[summary: An integral domain is a ring in which the only way to make $0$ as a product is to multiply $0$ by something. For instance, in an integral domain like [48l $\mathbb{Z}$ ], $2 \times 3$ is not equal to $0$ because neither $2$ nor $3$ is.]

[summary(Technical): An integral domain is a ring in which $ab=0$ implies $a=0$ or $b=0$ . (We exclude the ring with one element: that is conventionally not considered an integral domain.)]

In keeping with ring theory as the attempt to isolate each individual property of [48l $\mathbb{Z}$ ] and work out how the properties interplay with each other, we define the notion of integral domain to capture the fact that if $a \times b = 0$ then $a=0$ or $b=0$ . That is, an integral domain is one which has no "zero divisors": $0$ cannot be nontrivially expressed as a product. (For uninteresting reasons, we also exclude the ring with one element, in which $0=1$ , from being an integral domain.)

Examples

$\mathbb{Z}$ is an integral domain.
Any field is an integral domain. (The proof is an exercise.)

%%hidden(Show solution): Suppose $ab = 0$ , but $a \not = 0$ . We wish to show that $b=0$ .

Since we are working in a field, $a$ has an inverse $a^{-1}$ ; multiply both sides by $a^{-1}$ to obtain $a^{-1} a b = 0 \times a^{-1}$ . Simplifying, we obtain $b = 0$ . %%

When $p$ is a prime integer, the ring $\mathbb{Z}_p$ of integers mod $p$ is an integral domain.
When $n$ is a [composite_number composite] integer, the ring $\mathbb{Z}_n$ is not an integral domain. Indeed, if $n = r \times s$ with $r, s$ positive integers, then $r s = n = 0$ in $\mathbb{Z}_n$ .

Properties

The reason we care about integral domains is because they are precisely the rings in which we may cancel products: if $a \not = 0$ and $ab = ac$ then $b=c$ . %%hidden(Proof): Indeed, if $ab = ac$ then $ab-ac = 0$ so $a(b-c) = 0$ , and hence (in an integral domain) $a=0$ or $b=c$ .

Moreover, if we are not in an integral domain, say $r s = 0$ but $r, s \not = 0$ . Then $rs = r \times 0$ , but $s \not = 0$ , so we can't cancel the $r$ from both sides. %%

Finite integral domains

If a ring $R$ is both finite and an integral domain, then it is a field. The proof is an exercise. %%hidden(Show solution): Given $r \in R$ , we wish to find a multiplicative inverse.

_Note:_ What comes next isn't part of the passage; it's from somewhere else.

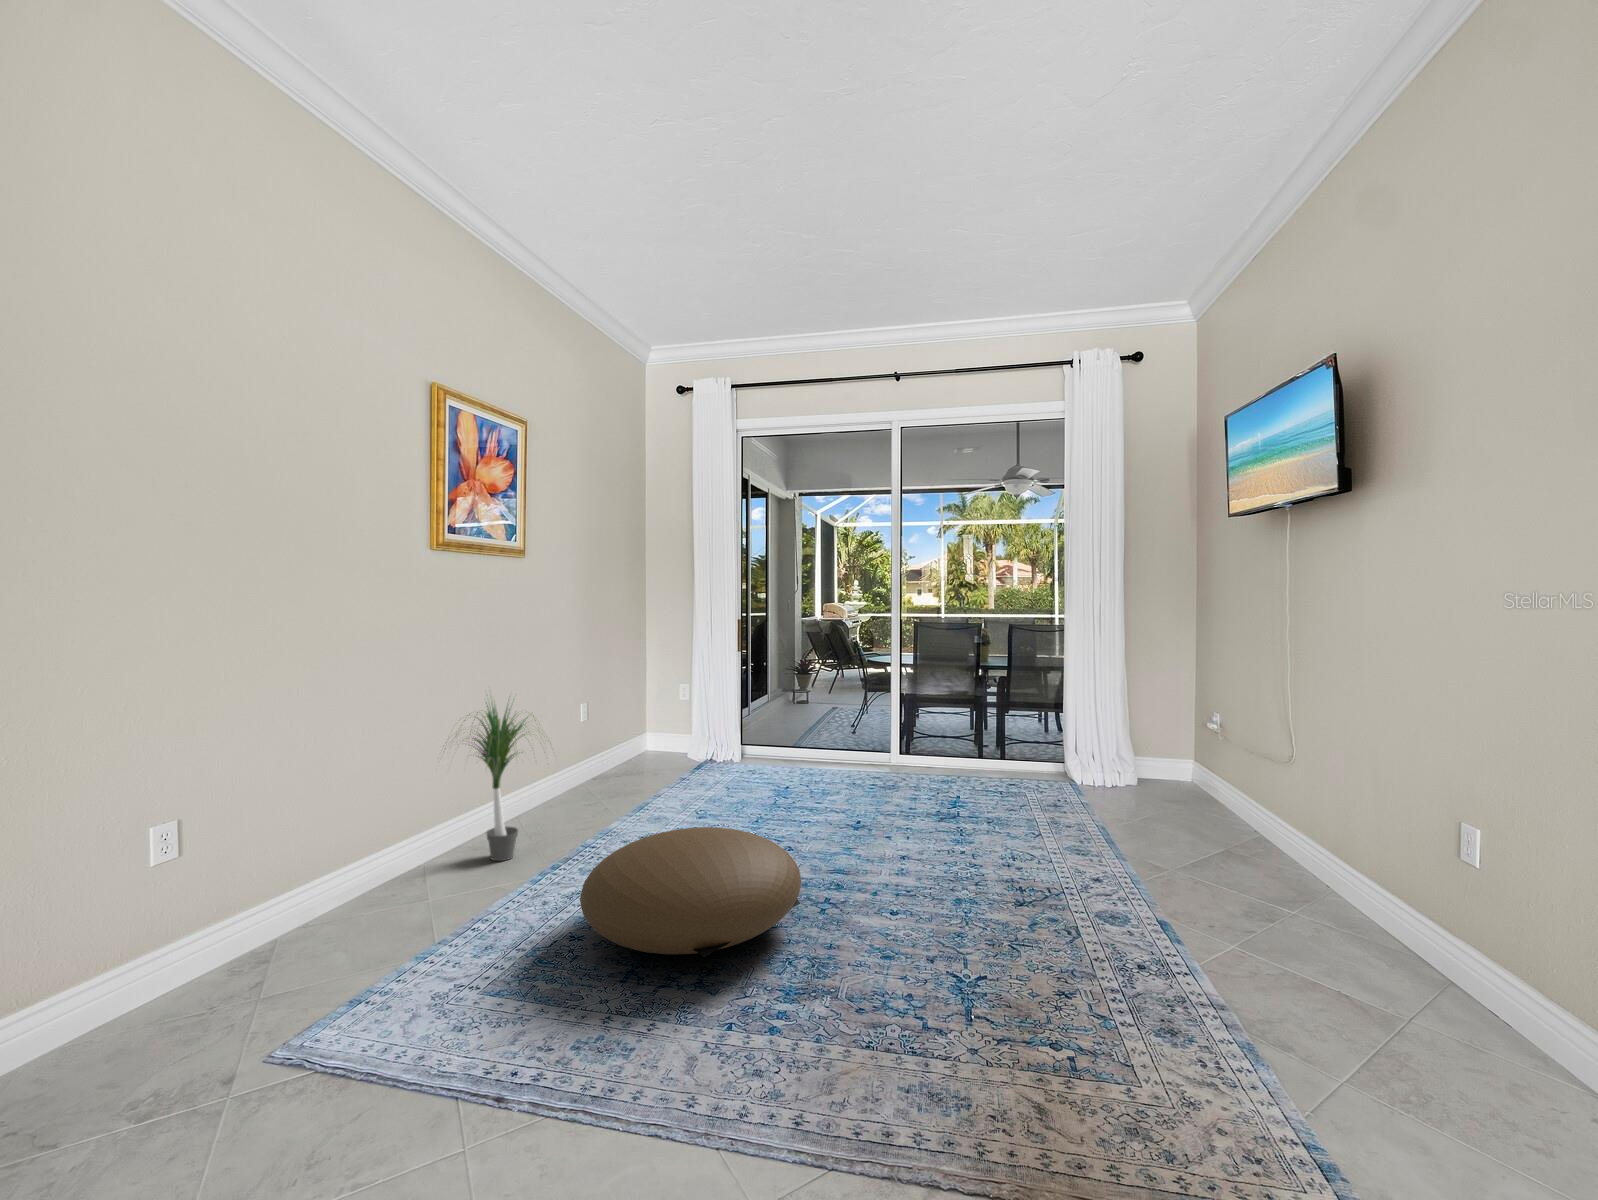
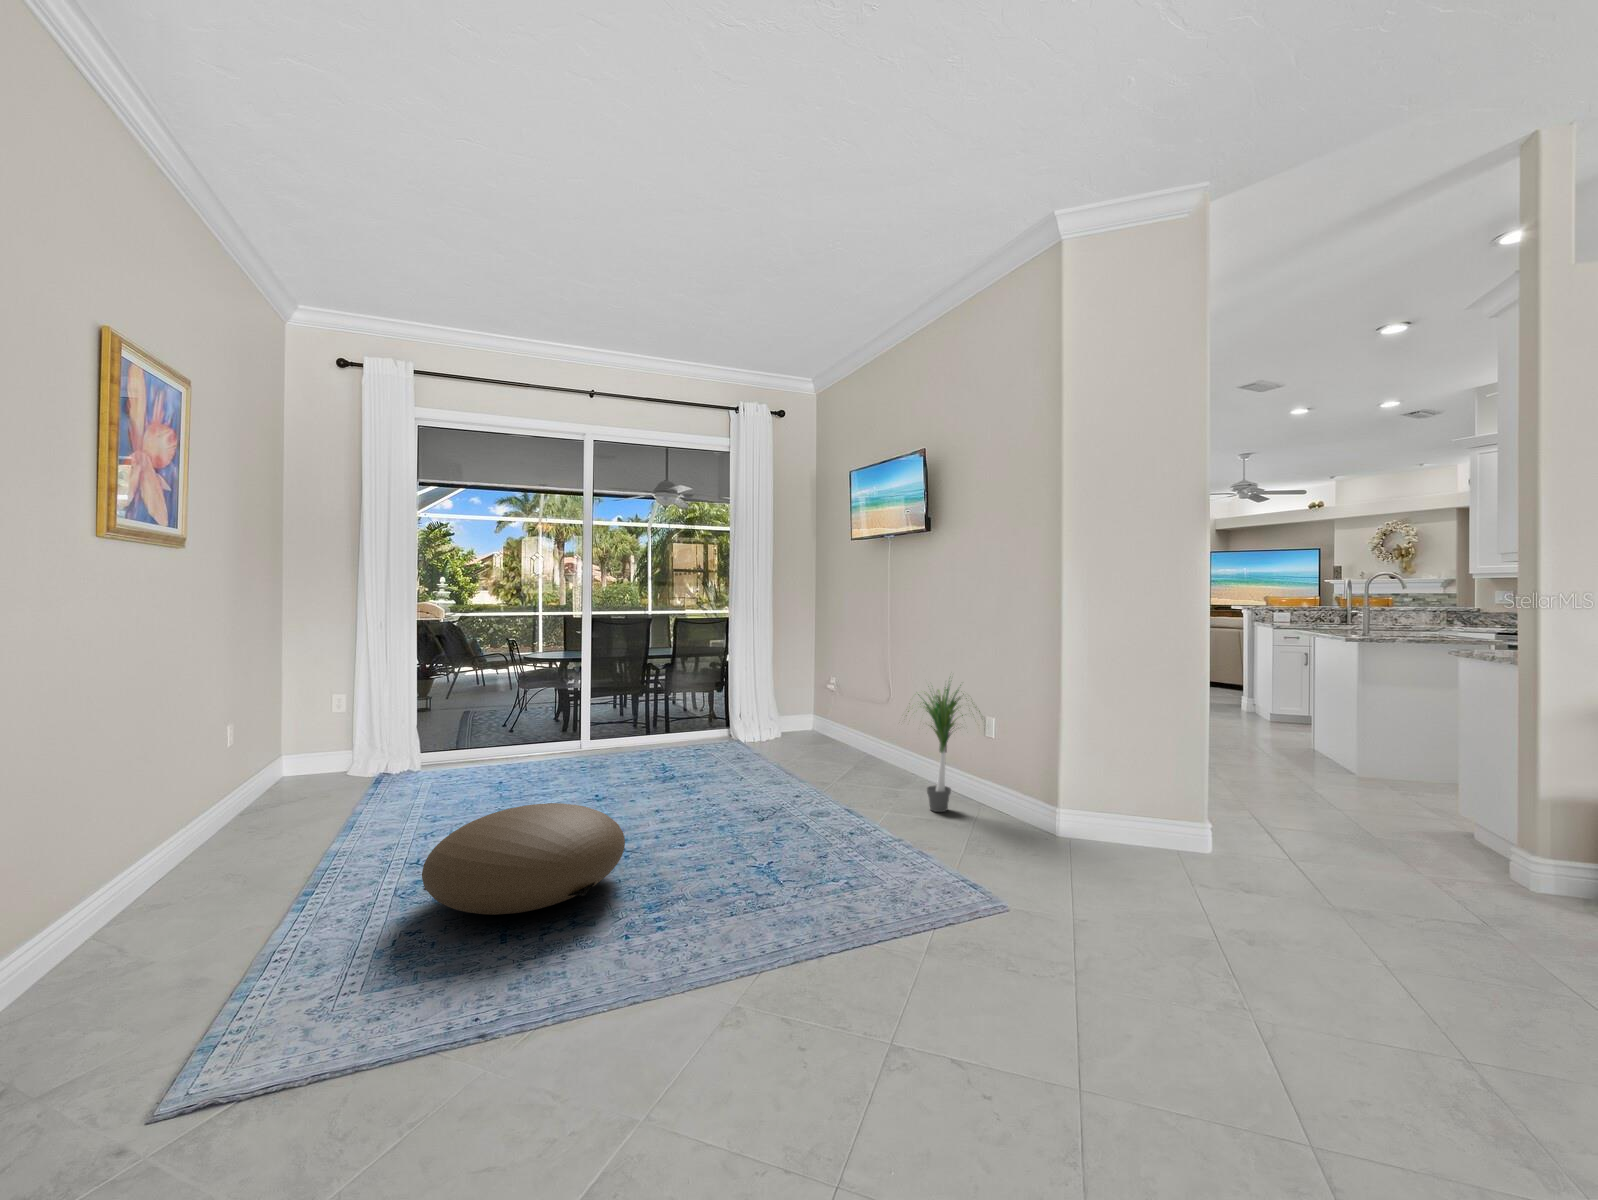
potted plant: present [456,703,536,861] -> present [906,684,980,812]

Since there are only finitely many elements of the ring, consider $S = \{ ar : a \in R\}$ . This set is a subset of $R$ , because the multiplication of $R$ is closed. Moreover, every element is distinct, because if $ar = br$ then we can cancel the $r$ (because we are in an integral domain), so $a = b$ .

Since there are $|R|$ -many elements of the subset $S$ (where $| \cdot |$ refers to the Cardinality), and since $R$ is finite, $S$ must in fact be $R$ itself.

Therefore in particular $1 \in S$ , so $1 = ar$ for some $a$ . %%